_Material for this task:_
####

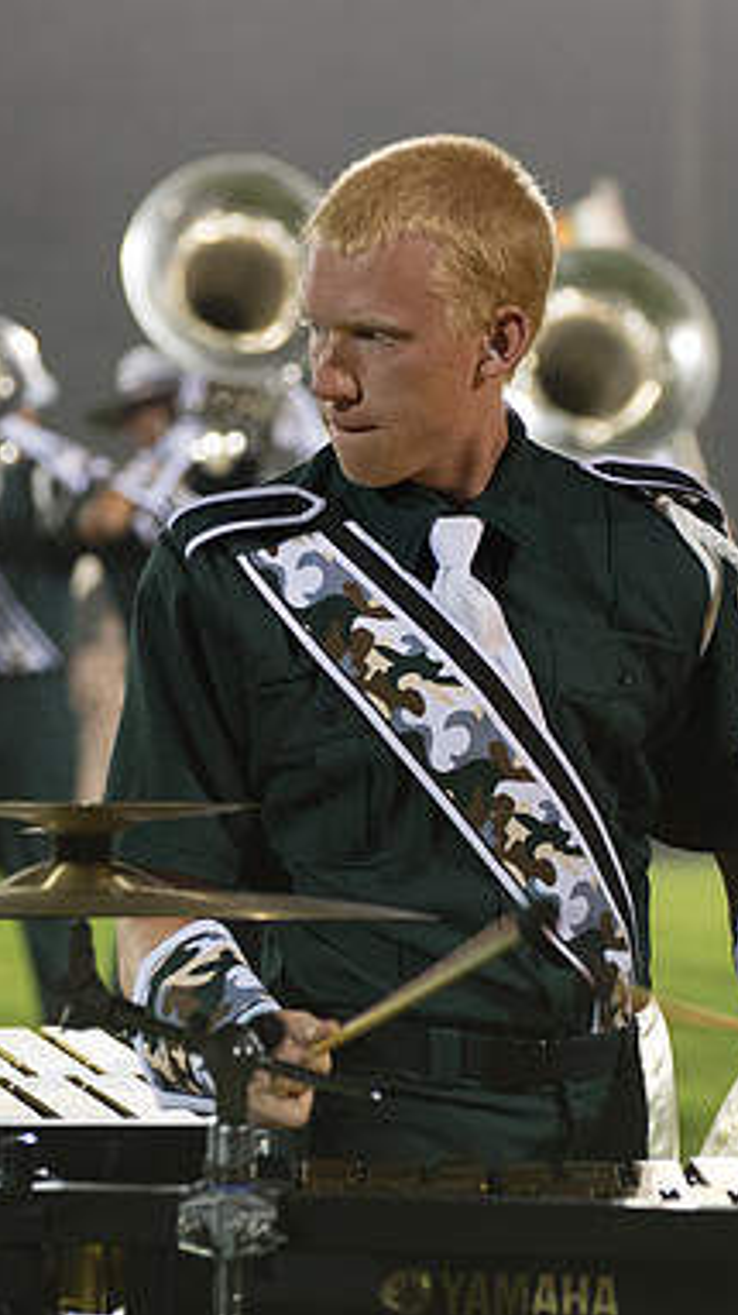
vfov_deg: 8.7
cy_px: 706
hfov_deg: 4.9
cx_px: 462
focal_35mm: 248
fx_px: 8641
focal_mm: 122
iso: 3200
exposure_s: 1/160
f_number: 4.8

####

_Brief:_
Retype all entries exactly, without the images.

_Problem solution:_
vfov_deg: 8.7
cy_px: 706
hfov_deg: 4.9
cx_px: 462
focal_35mm: 248
fx_px: 8641
focal_mm: 122
iso: 3200
exposure_s: 1/160
f_number: 4.8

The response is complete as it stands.